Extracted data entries
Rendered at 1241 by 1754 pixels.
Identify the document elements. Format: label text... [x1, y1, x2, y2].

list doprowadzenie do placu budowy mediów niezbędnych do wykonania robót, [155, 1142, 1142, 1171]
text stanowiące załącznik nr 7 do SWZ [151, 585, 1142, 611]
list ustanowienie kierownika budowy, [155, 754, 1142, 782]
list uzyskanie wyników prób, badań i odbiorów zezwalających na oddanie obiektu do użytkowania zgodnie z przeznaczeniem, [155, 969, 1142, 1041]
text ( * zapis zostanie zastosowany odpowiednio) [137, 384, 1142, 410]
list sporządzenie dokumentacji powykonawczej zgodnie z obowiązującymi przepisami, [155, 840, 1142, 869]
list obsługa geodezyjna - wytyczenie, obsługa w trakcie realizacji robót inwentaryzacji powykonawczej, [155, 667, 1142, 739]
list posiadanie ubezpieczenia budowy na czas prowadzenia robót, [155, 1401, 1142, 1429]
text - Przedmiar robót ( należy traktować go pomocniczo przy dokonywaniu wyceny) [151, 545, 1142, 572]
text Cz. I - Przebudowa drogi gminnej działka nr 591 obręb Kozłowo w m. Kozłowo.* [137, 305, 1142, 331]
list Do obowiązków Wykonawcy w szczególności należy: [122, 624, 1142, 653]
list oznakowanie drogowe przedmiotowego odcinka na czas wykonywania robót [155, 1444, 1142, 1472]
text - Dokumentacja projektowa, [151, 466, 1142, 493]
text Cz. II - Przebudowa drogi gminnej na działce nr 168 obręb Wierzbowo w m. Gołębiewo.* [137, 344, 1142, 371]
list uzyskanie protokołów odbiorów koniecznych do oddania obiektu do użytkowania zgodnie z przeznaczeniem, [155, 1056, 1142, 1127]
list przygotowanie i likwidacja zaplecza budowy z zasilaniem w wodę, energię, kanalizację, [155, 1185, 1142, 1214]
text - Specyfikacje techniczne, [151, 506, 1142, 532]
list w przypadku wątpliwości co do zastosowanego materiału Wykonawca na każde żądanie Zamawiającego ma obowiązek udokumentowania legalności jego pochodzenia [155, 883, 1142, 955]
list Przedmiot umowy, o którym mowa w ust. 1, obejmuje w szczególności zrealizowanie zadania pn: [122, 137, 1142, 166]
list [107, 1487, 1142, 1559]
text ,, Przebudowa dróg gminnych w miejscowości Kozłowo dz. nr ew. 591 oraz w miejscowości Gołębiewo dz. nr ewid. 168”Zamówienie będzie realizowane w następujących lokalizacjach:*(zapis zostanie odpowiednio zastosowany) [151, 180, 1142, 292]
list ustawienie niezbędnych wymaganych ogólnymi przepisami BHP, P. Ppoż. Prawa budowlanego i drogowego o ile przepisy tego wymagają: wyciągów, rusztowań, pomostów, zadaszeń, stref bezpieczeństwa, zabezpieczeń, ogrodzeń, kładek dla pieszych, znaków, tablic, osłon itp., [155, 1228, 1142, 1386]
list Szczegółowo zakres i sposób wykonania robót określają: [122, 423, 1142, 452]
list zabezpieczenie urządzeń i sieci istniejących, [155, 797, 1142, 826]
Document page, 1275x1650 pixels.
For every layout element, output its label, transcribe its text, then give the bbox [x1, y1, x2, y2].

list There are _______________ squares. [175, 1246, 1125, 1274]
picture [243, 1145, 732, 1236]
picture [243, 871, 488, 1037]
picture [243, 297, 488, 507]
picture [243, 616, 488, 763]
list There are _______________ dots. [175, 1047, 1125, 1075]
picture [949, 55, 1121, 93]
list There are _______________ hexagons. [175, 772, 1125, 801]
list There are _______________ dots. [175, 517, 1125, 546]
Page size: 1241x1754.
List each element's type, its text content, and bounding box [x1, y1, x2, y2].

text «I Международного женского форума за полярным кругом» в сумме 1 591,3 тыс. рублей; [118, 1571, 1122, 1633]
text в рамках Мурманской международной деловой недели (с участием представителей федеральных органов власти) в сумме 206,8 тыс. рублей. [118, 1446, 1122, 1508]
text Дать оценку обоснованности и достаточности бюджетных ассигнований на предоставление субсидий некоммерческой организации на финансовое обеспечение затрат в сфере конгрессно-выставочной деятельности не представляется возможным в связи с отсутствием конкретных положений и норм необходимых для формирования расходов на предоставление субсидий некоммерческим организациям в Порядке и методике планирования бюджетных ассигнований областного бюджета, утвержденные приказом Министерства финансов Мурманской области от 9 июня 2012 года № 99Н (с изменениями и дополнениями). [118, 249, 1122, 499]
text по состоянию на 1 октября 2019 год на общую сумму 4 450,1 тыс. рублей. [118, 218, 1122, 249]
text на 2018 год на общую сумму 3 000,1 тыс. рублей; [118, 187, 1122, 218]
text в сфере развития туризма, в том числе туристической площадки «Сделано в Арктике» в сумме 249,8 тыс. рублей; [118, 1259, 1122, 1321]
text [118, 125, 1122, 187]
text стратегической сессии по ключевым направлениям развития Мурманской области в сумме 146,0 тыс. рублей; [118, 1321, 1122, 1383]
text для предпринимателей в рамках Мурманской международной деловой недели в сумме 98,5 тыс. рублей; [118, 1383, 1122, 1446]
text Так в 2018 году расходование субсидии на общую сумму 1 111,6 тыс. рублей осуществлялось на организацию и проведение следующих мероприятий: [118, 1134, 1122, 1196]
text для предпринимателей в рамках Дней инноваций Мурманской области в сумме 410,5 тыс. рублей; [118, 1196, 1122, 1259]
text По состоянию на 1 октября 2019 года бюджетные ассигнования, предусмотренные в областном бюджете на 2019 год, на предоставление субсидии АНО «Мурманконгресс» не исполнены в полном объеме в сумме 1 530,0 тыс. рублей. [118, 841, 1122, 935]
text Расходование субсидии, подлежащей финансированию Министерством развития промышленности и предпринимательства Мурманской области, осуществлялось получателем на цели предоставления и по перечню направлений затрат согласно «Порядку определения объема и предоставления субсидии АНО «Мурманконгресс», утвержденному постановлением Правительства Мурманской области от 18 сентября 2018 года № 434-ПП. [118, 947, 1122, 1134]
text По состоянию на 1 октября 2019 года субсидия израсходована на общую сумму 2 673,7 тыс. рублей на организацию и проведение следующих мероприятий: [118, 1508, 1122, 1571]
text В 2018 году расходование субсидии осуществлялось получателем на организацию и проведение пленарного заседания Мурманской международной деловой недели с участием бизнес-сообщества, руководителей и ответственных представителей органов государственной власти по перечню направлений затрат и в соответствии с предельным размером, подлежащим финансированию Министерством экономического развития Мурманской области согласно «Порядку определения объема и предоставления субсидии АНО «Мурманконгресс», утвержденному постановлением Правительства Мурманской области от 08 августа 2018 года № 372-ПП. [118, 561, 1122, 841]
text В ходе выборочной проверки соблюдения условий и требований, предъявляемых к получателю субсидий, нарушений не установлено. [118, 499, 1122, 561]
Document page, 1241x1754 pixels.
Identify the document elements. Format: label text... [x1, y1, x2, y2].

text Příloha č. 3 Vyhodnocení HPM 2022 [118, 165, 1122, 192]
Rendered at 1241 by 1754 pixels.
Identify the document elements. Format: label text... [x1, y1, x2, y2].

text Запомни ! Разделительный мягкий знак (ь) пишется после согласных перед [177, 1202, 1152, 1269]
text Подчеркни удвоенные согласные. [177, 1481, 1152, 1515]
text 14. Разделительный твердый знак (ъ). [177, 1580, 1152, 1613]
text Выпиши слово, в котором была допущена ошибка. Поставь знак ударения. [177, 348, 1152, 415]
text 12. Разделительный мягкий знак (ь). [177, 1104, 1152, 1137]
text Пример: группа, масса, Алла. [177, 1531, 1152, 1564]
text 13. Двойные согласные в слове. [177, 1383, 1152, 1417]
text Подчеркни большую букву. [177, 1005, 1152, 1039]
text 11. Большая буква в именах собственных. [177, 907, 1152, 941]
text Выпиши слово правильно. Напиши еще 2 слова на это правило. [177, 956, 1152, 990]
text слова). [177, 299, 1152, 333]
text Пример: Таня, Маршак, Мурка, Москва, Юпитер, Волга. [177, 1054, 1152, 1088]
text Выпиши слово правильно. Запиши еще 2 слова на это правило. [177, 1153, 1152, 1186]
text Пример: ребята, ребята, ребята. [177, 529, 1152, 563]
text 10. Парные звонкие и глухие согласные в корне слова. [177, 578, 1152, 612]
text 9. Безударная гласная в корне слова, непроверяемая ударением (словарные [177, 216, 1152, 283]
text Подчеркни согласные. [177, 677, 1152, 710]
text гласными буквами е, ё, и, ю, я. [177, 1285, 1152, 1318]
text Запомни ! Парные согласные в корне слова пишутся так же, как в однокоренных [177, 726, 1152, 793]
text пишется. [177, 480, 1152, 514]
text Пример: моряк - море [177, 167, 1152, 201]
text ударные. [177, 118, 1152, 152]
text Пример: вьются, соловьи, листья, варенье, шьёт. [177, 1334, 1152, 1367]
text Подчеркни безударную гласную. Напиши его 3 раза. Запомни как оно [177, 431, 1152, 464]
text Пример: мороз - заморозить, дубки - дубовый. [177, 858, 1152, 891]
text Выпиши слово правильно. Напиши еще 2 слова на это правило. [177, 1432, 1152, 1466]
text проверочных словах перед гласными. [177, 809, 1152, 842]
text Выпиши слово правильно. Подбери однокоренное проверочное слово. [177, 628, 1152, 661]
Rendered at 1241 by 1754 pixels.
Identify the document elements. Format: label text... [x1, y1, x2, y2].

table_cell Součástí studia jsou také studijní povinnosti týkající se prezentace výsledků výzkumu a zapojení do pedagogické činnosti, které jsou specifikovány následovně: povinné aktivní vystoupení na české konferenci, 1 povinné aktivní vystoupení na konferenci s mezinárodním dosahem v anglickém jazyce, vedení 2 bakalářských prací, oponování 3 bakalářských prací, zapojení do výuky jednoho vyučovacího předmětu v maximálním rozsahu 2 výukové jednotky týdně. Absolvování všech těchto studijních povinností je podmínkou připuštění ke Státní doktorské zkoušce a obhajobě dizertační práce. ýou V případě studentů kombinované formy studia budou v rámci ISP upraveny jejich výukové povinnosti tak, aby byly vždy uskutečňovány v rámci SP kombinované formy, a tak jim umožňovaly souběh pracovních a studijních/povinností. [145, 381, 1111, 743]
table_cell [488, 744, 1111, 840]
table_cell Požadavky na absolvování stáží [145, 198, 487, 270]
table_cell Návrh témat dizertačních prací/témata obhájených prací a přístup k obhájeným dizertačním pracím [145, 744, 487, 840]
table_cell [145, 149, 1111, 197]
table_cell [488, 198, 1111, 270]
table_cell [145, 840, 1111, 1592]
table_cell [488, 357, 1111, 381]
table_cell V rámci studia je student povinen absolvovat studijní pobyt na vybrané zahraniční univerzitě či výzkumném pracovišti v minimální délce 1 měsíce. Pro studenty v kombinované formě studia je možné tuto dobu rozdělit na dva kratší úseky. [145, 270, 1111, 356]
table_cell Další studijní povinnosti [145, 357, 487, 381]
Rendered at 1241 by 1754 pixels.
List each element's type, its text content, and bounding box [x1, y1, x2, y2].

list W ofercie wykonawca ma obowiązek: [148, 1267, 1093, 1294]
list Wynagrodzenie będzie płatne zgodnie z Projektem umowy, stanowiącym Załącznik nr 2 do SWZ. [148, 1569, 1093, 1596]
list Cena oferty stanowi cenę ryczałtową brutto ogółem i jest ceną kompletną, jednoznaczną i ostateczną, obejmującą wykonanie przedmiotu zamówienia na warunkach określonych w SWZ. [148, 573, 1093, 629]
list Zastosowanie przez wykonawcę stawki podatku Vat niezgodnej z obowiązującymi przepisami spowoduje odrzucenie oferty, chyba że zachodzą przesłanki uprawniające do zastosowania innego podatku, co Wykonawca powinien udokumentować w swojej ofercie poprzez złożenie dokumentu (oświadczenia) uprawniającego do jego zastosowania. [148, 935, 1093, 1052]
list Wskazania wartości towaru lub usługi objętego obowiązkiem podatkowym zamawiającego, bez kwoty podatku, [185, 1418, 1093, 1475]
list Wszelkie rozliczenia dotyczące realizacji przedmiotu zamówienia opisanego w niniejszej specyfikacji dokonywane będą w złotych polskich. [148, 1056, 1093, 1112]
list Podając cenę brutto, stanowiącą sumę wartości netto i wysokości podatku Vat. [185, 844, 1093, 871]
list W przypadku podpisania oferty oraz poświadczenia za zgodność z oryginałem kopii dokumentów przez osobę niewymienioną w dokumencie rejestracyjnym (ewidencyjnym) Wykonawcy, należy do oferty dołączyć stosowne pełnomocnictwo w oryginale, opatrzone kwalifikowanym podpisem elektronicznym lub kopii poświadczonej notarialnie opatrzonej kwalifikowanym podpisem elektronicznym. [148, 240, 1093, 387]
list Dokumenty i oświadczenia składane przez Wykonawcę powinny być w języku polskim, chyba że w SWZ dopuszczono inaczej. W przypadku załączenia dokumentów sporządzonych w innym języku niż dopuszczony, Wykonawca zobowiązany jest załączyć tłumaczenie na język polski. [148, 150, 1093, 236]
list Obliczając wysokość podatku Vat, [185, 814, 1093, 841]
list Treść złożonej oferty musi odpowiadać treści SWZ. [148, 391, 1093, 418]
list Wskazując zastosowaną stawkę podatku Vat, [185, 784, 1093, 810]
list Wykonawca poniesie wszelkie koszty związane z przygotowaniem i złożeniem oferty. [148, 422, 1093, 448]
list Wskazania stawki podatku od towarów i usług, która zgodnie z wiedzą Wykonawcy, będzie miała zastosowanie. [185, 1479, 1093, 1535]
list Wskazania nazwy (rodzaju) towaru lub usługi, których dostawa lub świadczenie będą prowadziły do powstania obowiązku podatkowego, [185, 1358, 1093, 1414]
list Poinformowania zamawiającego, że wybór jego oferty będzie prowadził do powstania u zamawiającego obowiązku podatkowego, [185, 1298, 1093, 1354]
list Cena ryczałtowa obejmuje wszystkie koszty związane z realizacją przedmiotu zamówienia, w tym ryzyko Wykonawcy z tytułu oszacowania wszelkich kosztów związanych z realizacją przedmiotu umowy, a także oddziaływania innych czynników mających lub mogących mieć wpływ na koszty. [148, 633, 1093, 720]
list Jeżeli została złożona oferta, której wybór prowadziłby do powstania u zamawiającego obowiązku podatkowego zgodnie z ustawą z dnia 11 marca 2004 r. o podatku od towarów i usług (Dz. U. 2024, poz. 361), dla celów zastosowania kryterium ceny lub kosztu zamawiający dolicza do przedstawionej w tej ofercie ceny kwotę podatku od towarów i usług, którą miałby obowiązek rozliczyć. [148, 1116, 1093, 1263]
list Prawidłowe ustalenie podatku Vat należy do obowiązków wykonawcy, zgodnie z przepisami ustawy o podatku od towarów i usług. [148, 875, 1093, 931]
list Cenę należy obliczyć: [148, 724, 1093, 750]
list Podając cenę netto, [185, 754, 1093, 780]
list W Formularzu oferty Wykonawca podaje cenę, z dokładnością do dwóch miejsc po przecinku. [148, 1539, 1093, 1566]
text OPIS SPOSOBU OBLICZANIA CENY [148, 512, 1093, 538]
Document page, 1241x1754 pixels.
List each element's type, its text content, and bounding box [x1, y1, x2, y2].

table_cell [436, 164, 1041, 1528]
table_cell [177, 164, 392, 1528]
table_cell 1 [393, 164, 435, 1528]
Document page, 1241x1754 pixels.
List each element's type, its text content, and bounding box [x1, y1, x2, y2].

## Work required:
A count is needed of the lines in this data that contain "Выпиши"; give the number and no other text.

## Task answer:
5